Learning Objective: At the end of this session, the learner will be able to explain the mechanism, chromosomal involvement, and clinical significance of Robertsonian translocation.
Robertsonian translocation is a chromosomal structural abnormality involving fusion between two acrocentric chromosomes. It is one of the most common types of chromosomal translocations seen in humans.
Mechanism
- Occurs when the long arms (q arms) of two acrocentric chromosomes (chromosomes with centromeres near their ends) fuse at the centromere.
- The short arms (p arms) are usually lost during this process.

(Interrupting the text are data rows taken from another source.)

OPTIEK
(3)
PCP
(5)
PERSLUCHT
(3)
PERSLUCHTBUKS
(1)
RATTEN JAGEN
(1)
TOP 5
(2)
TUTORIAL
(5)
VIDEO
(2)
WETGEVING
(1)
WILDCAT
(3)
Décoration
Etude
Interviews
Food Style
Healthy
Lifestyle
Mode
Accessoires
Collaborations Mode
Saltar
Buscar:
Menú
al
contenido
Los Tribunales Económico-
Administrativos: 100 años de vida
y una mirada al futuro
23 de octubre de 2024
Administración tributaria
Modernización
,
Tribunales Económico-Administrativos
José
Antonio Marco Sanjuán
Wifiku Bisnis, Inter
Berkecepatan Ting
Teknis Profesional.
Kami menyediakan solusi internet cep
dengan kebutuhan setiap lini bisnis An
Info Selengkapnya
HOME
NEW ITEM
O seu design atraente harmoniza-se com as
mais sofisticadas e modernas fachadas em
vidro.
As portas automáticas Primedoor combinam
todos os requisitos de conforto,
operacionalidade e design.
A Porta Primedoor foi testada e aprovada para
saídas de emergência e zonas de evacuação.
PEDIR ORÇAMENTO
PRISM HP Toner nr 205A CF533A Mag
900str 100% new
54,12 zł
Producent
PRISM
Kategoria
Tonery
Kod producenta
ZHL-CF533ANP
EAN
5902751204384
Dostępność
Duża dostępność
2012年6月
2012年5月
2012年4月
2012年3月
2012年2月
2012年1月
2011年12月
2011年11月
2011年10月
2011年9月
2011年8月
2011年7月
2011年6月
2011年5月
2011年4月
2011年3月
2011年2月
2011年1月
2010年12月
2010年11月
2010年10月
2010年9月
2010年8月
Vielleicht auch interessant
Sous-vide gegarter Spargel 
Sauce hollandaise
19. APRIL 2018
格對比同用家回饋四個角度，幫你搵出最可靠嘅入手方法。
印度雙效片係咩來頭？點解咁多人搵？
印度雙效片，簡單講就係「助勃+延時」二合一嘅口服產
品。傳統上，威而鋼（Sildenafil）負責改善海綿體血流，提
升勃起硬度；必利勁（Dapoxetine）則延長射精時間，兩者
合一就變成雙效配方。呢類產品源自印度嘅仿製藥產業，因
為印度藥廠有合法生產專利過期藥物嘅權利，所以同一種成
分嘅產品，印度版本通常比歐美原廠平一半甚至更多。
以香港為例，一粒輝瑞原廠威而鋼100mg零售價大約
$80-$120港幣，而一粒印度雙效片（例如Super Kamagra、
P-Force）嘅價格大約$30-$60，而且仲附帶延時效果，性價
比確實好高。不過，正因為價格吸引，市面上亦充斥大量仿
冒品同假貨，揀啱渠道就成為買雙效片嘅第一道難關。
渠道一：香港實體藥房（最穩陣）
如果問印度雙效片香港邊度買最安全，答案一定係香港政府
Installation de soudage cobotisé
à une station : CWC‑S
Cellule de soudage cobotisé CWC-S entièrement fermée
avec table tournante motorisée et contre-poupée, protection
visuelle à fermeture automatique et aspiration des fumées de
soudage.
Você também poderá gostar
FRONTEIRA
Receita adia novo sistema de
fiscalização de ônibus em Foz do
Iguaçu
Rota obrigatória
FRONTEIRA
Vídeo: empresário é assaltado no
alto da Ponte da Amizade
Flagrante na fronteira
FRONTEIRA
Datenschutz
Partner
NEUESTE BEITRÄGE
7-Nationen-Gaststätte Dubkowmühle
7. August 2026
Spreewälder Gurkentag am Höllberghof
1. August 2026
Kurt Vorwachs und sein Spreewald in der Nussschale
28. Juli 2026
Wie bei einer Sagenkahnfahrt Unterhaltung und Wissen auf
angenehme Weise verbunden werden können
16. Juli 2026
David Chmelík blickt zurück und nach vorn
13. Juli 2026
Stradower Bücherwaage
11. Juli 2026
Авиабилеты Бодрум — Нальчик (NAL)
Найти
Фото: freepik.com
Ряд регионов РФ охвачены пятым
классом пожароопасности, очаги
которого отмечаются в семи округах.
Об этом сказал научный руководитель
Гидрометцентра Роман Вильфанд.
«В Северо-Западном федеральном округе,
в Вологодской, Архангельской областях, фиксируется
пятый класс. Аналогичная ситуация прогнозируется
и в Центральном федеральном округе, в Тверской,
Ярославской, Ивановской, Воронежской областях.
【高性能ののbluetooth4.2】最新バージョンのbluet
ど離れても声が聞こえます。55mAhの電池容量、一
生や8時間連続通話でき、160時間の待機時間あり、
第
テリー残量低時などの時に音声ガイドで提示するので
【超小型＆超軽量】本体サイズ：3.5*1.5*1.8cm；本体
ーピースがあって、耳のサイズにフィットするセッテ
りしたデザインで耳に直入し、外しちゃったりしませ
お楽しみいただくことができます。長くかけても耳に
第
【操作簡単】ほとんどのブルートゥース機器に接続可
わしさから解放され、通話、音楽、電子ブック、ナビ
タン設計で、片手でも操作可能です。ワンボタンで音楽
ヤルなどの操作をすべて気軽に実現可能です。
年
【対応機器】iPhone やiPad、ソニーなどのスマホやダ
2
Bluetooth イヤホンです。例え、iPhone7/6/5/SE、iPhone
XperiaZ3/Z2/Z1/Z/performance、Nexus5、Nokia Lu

- The resulting chromosome has a single centromere and contains most of the essential genetic material.
Activity:
Chromosomes Commonly Involved
| Chromosome Pairs | Examples of Associated Conditions |
|---|---|
| 13, 14 | Patau syndrome (trisomy 13) |
| 14, 21 | Down syndrome (trisomy 21 due to translocation) |
| 15, 21 | Rare cases of Down syndrome |
| 21, 22 | Rare translocations |
Types
| Type | Genetic Material Change | Clinical Outcome |
|---|---|---|
| Balanced Translocation | No loss or gain of significant genetic material | Usually phenotypically normal |
| Unbalanced Translocation | Missing or extra genetic material | May lead to miscarriage, stillbirth, or chromosomal imbalance (e.g., Down or Patau syndrome) |
Clinical Relevance
- Balanced carriers are usually asymptomatic but have a risk of producing abnormal gametes.
- During meiosis, gametes may be normal or unbalanced, leading to trisomy or monosomy in offspring.
- Genetic counseling is crucial for carriers.